*Exercise:*
Please retype all the records below exactly as they read.

Top of Data extract

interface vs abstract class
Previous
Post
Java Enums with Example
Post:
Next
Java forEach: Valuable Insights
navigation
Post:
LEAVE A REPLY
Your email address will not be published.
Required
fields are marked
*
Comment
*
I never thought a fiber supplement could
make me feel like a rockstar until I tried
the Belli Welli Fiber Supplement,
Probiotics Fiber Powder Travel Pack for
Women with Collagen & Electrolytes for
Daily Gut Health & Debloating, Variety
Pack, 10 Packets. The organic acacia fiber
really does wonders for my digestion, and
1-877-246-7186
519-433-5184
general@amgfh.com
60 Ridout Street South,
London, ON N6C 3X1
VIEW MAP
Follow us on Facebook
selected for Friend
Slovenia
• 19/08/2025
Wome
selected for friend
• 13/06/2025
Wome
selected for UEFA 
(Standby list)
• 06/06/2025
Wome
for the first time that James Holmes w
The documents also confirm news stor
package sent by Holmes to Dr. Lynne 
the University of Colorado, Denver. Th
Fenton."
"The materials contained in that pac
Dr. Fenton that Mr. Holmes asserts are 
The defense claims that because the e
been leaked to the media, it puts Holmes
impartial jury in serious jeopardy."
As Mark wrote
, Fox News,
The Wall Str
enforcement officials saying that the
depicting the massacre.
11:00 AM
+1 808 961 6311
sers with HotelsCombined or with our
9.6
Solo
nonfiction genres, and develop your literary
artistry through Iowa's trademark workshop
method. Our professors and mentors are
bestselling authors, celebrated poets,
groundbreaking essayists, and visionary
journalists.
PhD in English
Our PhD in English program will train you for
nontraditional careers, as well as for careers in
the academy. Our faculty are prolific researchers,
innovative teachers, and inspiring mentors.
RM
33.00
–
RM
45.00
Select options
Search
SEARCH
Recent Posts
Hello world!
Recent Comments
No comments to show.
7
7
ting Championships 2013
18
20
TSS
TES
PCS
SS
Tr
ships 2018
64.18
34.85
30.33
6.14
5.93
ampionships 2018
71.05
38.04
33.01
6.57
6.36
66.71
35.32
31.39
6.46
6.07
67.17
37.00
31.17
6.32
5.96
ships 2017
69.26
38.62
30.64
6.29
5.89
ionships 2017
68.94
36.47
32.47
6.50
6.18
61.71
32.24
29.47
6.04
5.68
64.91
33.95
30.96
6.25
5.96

Bottom of Data extract

*Answer section:*
interface vs abstract class
Previous
Post
Java Enums with Example
Post:
Next
Java forEach: Valuable Insights
navigation
Post:
LEAVE A REPLY
Your email address will not be published.
Required
fields are marked
*
Comment
*
I never thought a fiber supplement could
make me feel like a rockstar until I tried
the Belli Welli Fiber Supplement,
Probiotics Fiber Powder Travel Pack for
Women with Collagen & Electrolytes for
Daily Gut Health & Debloating, Variety
Pack, 10 Packets. The organic acacia fiber
really does wonders for my digestion, and
1-877-246-7186
519-433-5184
general@amgfh.com
60 Ridout Street South,
London, ON N6C 3X1
VIEW MAP
Follow us on Facebook
selected for Friend
Slovenia
• 19/08/2025
Wome
selected for friend
• 13/06/2025
Wome
selected for UEFA 
(Standby list)
• 06/06/2025
Wome
for the first time that James Holmes w
The documents also confirm news stor
package sent by Holmes to Dr. Lynne 
the University of Colorado, Denver. Th
Fenton."
"The materials contained in that pac
Dr. Fenton that Mr. Holmes asserts are 
The defense claims that because the e
been leaked to the media, it puts Holmes
impartial jury in serious jeopardy."
As Mark wrote
, Fox News,
The Wall Str
enforcement officials saying that the
depicting the massacre.
11:00 AM
+1 808 961 6311
sers with HotelsCombined or with our
9.6
Solo
nonfiction genres, and develop your literary
artistry through Iowa's trademark workshop
method. Our professors and mentors are
bestselling authors, celebrated poets,
groundbreaking essayists, and visionary
journalists.
PhD in English
Our PhD in English program will train you for
nontraditional careers, as well as for careers in
the academy. Our faculty are prolific researchers,
innovative teachers, and inspiring mentors.
RM
33.00
–
RM
45.00
Select options
Search
SEARCH
Recent Posts
Hello world!
Recent Comments
No comments to show.
7
7
ting Championships 2013
18
20
TSS
TES
PCS
SS
Tr
ships 2018
64.18
34.85
30.33
6.14
5.93
ampionships 2018
71.05
38.04
33.01
6.57
6.36
66.71
35.32
31.39
6.46
6.07
67.17
37.00
31.17
6.32
5.96
ships 2017
69.26
38.62
30.64
6.29
5.89
ionships 2017
68.94
36.47
32.47
6.50
6.18
61.71
32.24
29.47
6.04
5.68
64.91
33.95
30.96
6.25
5.96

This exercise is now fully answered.